_Task objective_:
Make an exact copy of the entries, taking out every picture.

.....

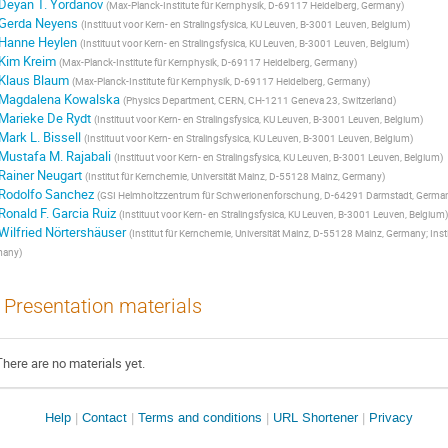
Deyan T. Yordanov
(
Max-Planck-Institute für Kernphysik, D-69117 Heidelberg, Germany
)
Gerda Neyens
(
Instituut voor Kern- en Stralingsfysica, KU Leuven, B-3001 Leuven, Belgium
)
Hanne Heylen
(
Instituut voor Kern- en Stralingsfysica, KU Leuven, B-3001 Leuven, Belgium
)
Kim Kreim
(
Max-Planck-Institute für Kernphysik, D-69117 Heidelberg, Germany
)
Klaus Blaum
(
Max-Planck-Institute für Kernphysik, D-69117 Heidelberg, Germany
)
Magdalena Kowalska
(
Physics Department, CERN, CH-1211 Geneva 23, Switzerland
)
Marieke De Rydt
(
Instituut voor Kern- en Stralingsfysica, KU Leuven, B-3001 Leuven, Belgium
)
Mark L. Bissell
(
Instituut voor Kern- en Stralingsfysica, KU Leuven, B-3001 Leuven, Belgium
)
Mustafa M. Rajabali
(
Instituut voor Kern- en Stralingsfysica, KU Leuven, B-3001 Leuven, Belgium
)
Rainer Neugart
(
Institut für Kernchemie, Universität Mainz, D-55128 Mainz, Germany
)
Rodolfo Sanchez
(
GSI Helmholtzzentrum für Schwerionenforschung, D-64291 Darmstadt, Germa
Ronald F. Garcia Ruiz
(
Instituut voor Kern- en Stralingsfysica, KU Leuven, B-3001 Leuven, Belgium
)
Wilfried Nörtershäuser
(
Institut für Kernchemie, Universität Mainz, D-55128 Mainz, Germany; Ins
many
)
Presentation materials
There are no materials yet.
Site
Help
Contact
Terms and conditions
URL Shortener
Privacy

.....

_Reply_:
Deyan T. Yordanov
(
Max-Planck-Institute für Kernphysik, D-69117 Heidelberg, Germany
)
Gerda Neyens
(
Instituut voor Kern- en Stralingsfysica, KU Leuven, B-3001 Leuven, Belgium
)
Hanne Heylen
(
Instituut voor Kern- en Stralingsfysica, KU Leuven, B-3001 Leuven, Belgium
)
Kim Kreim
(
Max-Planck-Institute für Kernphysik, D-69117 Heidelberg, Germany
)
Klaus Blaum
(
Max-Planck-Institute für Kernphysik, D-69117 Heidelberg, Germany
)
Magdalena Kowalska
(
Physics Department, CERN, CH-1211 Geneva 23, Switzerland
)
Marieke De Rydt
(
Instituut voor Kern- en Stralingsfysica, KU Leuven, B-3001 Leuven, Belgium
)
Mark L. Bissell
(
Instituut voor Kern- en Stralingsfysica, KU Leuven, B-3001 Leuven, Belgium
)
Mustafa M. Rajabali
(
Instituut voor Kern- en Stralingsfysica, KU Leuven, B-3001 Leuven, Belgium
)
Rainer Neugart
(
Institut für Kernchemie, Universität Mainz, D-55128 Mainz, Germany
)
Rodolfo Sanchez
(
GSI Helmholtzzentrum für Schwerionenforschung, D-64291 Darmstadt, Germa
Ronald F. Garcia Ruiz
(
Instituut voor Kern- en Stralingsfysica, KU Leuven, B-3001 Leuven, Belgium
)
Wilfried Nörtershäuser
(
Institut für Kernchemie, Universität Mainz, D-55128 Mainz, Germany; Ins
many
)
Presentation materials
There are no materials yet.
Site
Help
Contact
Terms and conditions
URL Shortener
Privacy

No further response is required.